━━━ Data for the task
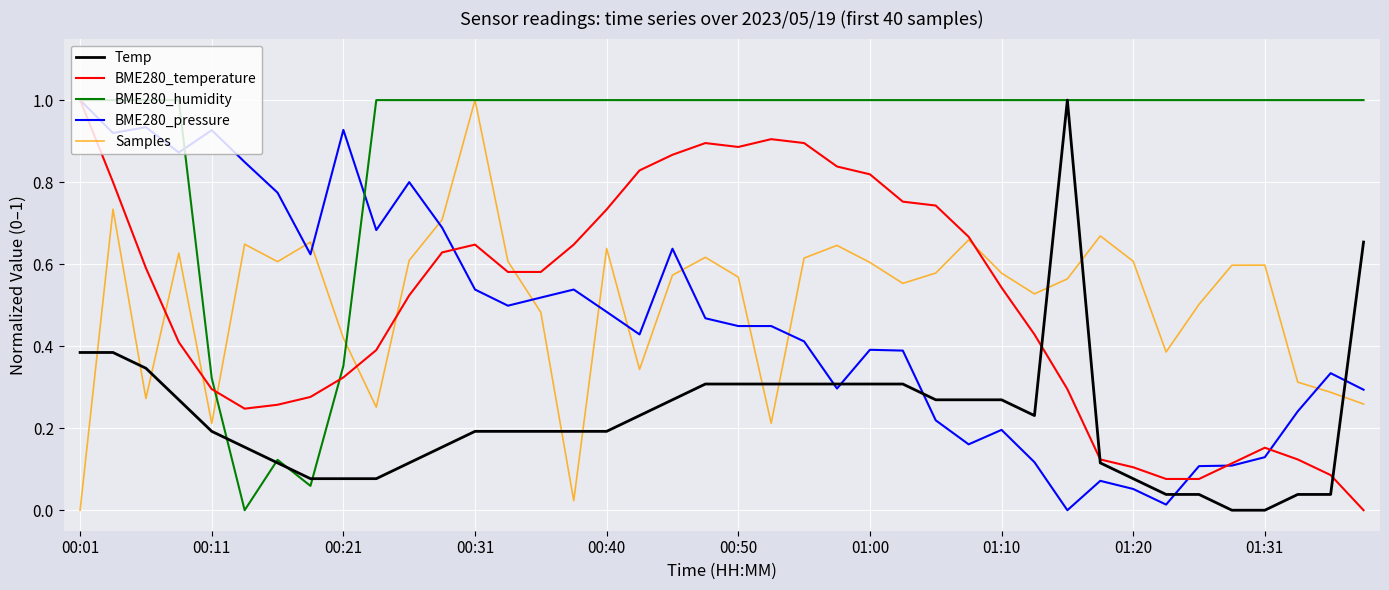

At how many categories does at least one series exceed 0?

40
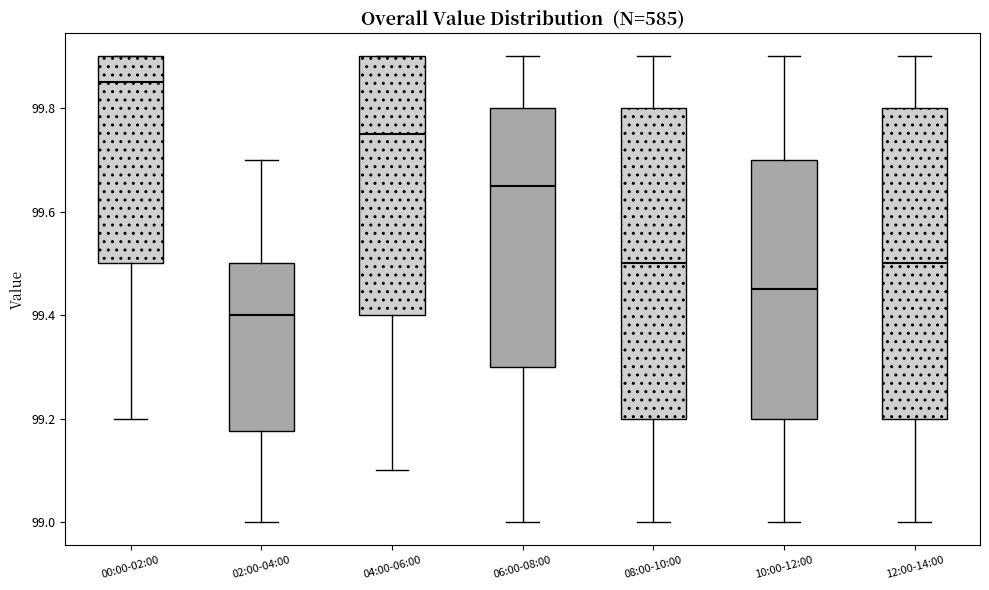

Reading left to right, transcribe this box plot: for each box, give where its median line is, the range the box spans, and where its two whiskers end, as read against the y-axis. The values are not printed on the chart, so give them approximately, as read against the axis.

00:00-02:00: median 99.86, box 99.50 to 99.90, whiskers 99.20 to 99.90
02:00-04:00: median 99.40, box 99.18 to 99.50, whiskers 99.00 to 99.70
04:00-06:00: median 99.76, box 99.40 to 99.90, whiskers 99.10 to 99.90
06:00-08:00: median 99.66, box 99.30 to 99.80, whiskers 99.00 to 99.90
08:00-10:00: median 99.50, box 99.20 to 99.80, whiskers 99.00 to 99.90
10:00-12:00: median 99.46, box 99.20 to 99.70, whiskers 99.00 to 99.90
12:00-14:00: median 99.50, box 99.20 to 99.80, whiskers 99.00 to 99.90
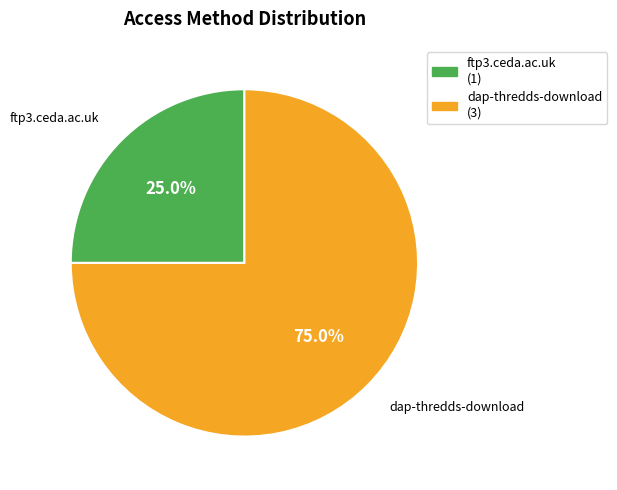

How many slices are in this pie chart?

2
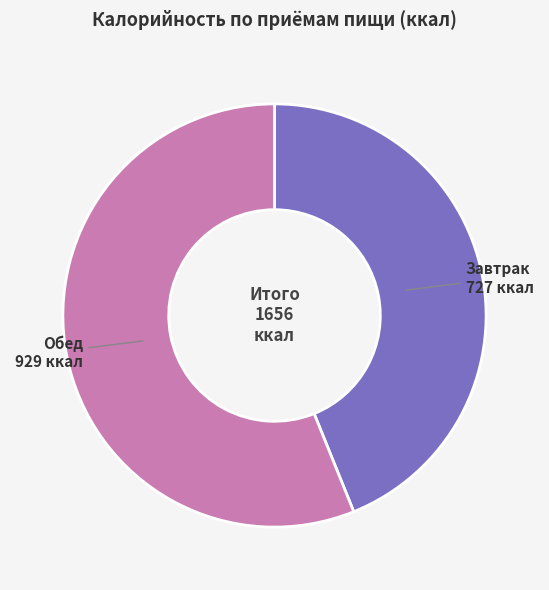

How many segments does this pie chart have?

2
━━━━━━
• Exercise: Output every line of the data above as a numbered list. Skip the blank lines and leave out the pictures.

• Your response:
1. At how many categories does at least one series exceed 0?
2. 40
3. Reading left to right, transcribe this box plot: for each box, give where its median line is, the range the box spans, and where its two whiskers end, as read against the y-axis. The values are not printed on the chart, so give them approximately, as read against the axis.
4. 00:00-02:00: median 99.86, box 99.50 to 99.90, whiskers 99.20 to 99.90
5. 02:00-04:00: median 99.40, box 99.18 to 99.50, whiskers 99.00 to 99.70
6. 04:00-06:00: median 99.76, box 99.40 to 99.90, whiskers 99.10 to 99.90
7. 06:00-08:00: median 99.66, box 99.30 to 99.80, whiskers 99.00 to 99.90
8. 08:00-10:00: median 99.50, box 99.20 to 99.80, whiskers 99.00 to 99.90
9. 10:00-12:00: median 99.46, box 99.20 to 99.70, whiskers 99.00 to 99.90
10. 12:00-14:00: median 99.50, box 99.20 to 99.80, whiskers 99.00 to 99.90
11. How many slices are in this pie chart?
12. 2
13. How many segments does this pie chart have?
14. 2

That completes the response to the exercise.